Он уставился мне в глаза. Губы беззвучно двигались.

— Что? Что такое?

И тут мне показалось, что я расслышала — ржавый, почти беззвучный шепот. Жан Маленький. Выразительные руки сжались в отчаянии от неповоротливости языка

— Жан Маленький?

Он побагровел от натуги, пытаясь сказать мне, но звука не выходило. Двигались только губы. Он показал на стены, на окно. Руки немо порхали, изображая надвигающийся прилив. Отец изображал невероятно похоже — ссутулился, сунул руки в карманы. Бриман. Потом со значением показал рост — повыше и пониже. Большой Бриман, маленький Бриман. Потом взмахнул рукой в сторону Ла Гулю.

Я обняла его.

— Все хорошо. Не надо говорить. Все в порядке.

У меня было ощущение, словно я обнимаю деревянную статую — жестокую карикатуру на отца, сделанную небрежным скульптором. Губы, упершиеся в мое плечо, шевелились в колоссальном, непостижимом горе, дыхание едко пахло сигаретами «голуаз» и кофе. Даже держа его в объятиях, я чувствовала, как большие ладони шевелятся у боков, странно утонченными движениями, — он пытался объяснить мне что-то настолько важное, что не передать словами.

— Все в порядке, — повторила я. — Не обязательно говорить. Это не важно.

Он опять изобразил: «Бриман. Жан Маленький». Опять взмах в сторону Ла Гулю. Лодка? «Элеонора»? Он пронзительно смотрел на меня. Потянул меня за рукав, снова, еще настойчивей, повторил жест. Я никогда не видела его таким возбужденным. «Бриман. Жан Маленький. Ла Гулю. Элеонора».

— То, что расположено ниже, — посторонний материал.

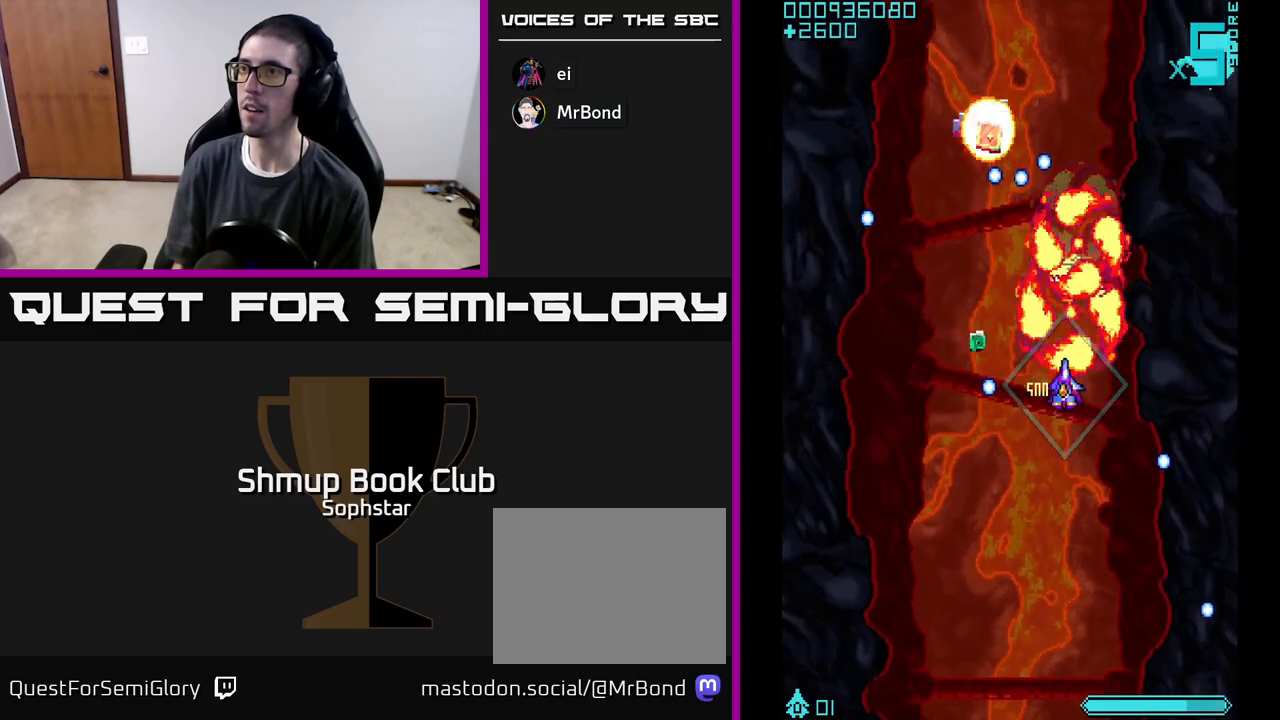
{"buttons": ["A", "DPAD_UP"], "left_stick": "center", "events": [[33, "DPAD_UP", "up"], [217, "DPAD_LEFT", "up"], [217, "DPAD_UP", "down"], [367, "DPAD_RIGHT", "down"], [417, "DPAD_RIGHT", "up"]]}
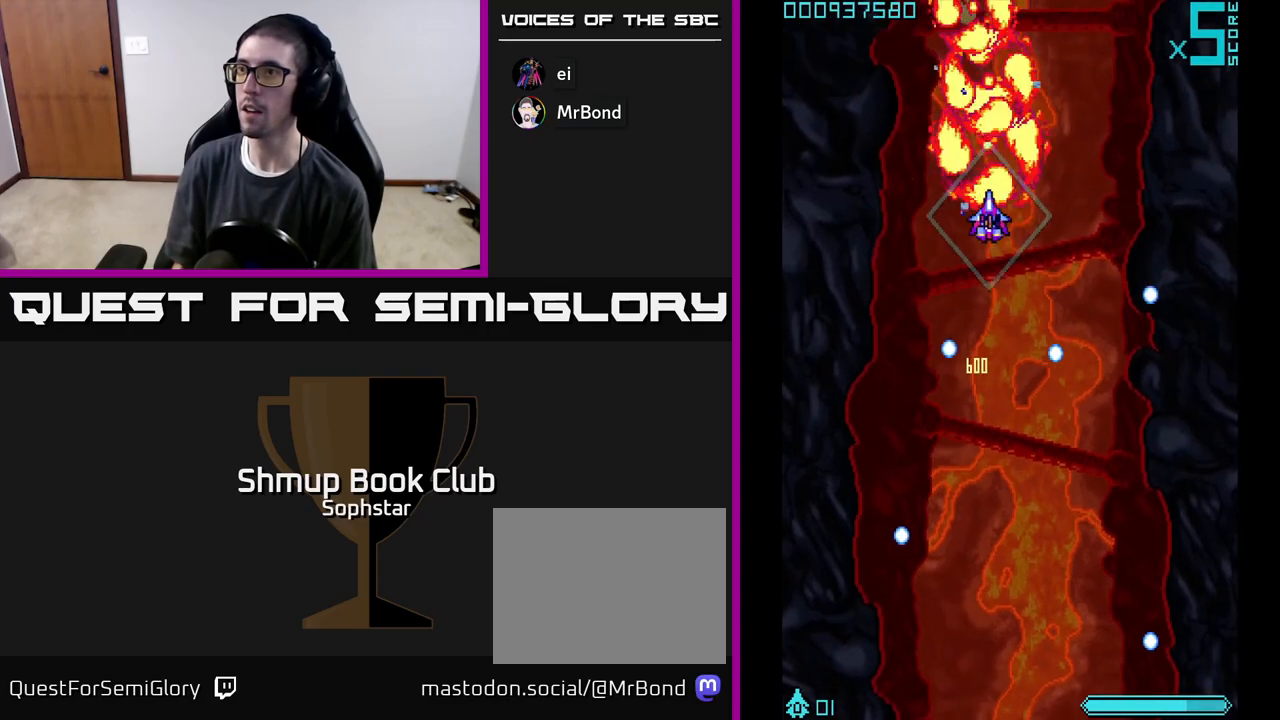
{"buttons": ["A", "DPAD_DOWN"], "left_stick": "center", "events": [[100, "DPAD_UP", "up"], [133, "DPAD_DOWN", "down"], [250, "DPAD_RIGHT", "down"], [333, "DPAD_RIGHT", "up"]]}
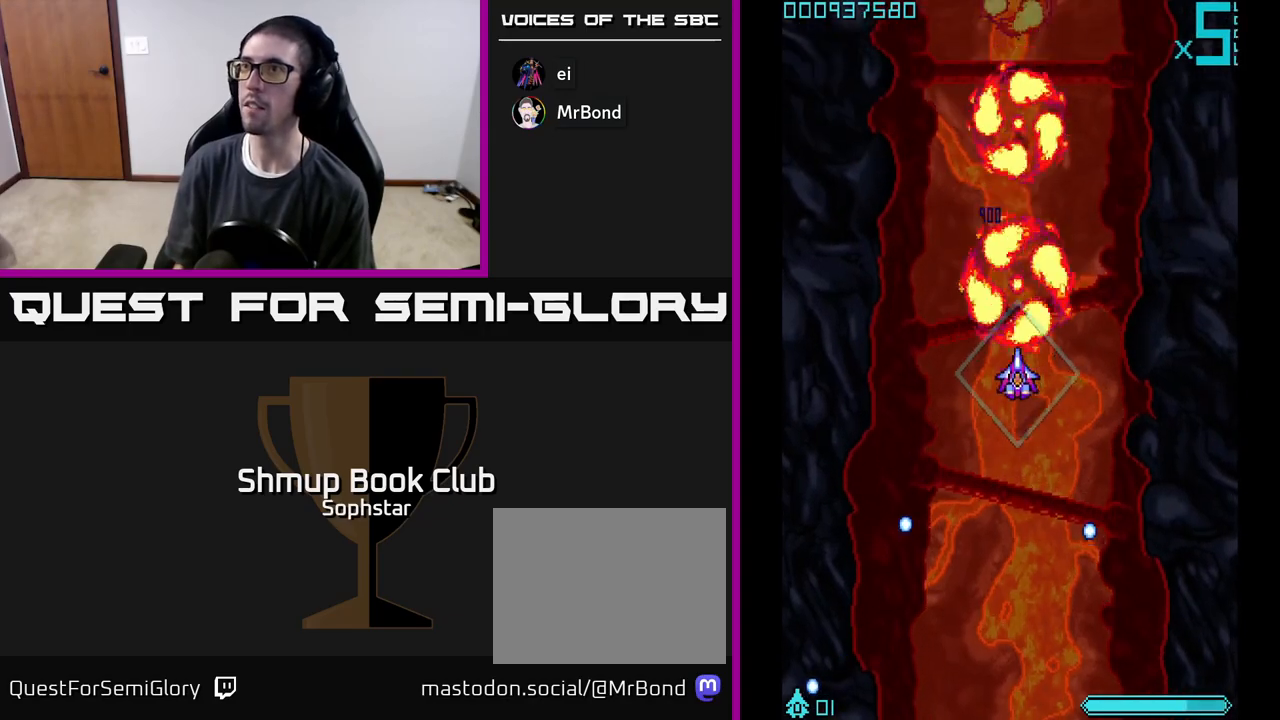
{"buttons": ["A", "DPAD_LEFT"], "left_stick": "center", "events": [[383, "DPAD_DOWN", "up"], [400, "DPAD_LEFT", "down"]]}
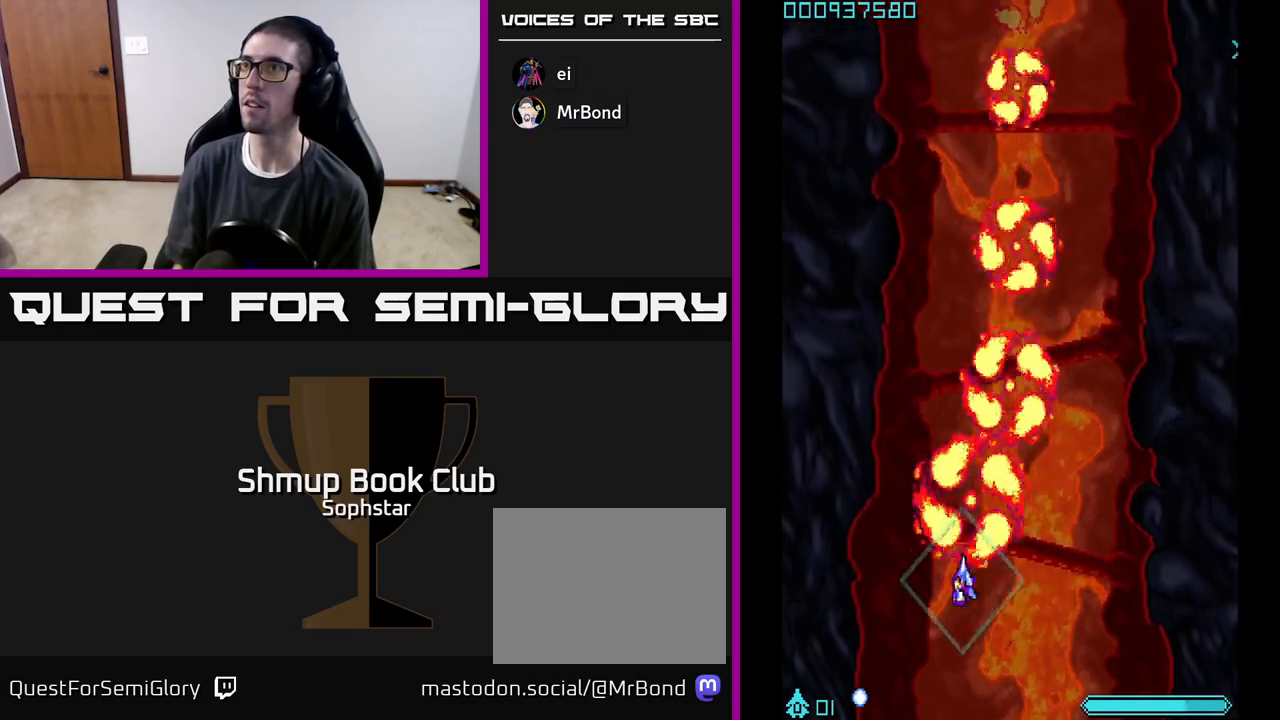
{"buttons": ["A", "DPAD_RIGHT"], "left_stick": "center", "events": [[83, "DPAD_UP", "down"], [100, "DPAD_LEFT", "up"], [167, "DPAD_RIGHT", "down"], [350, "DPAD_UP", "up"]]}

— Если это так важно, напиши, — сказала я наконец. — Я сейчас найду карандаш.

Я порылась в кухонном ящике и наконец нашла огрызок красного карандаша и клочок бумаги. Отец посмотрел на них, но не взял. Я подтолкнула их к нему по столу.

Жан Большой покачал головой.

— Ну же. Прошу тебя. Напиши.

Он поглядел на бумагу. Карандашный огрызок выглядел нелепо маленьким меж его крупных пальцев. Он писал старательно, неуклюже, ни следа той ловкости, с какой он когда-то сшивал паруса и мастерил игрушки. Я, даже не поглядев на бумагу, кажется, уже догадалась, что он написал. На моей памяти он никогда не писал ничего другого. Его имя: «Жан-Франсуа Прато», крупный, нетвердый почерк. Я и забыла, что его второе имя — Франсуа. Для меня и для всех остальных он всегда был Жан Большой. Он никогда не читал, только разглядывал рыболовные журналы с яркими картинками, никогда не писал — я вспомнила свои парижские письма, оставшиеся без ответа; я всегда полагала, что мой отец просто не любит писать. Теперь я поняла, что не умеет.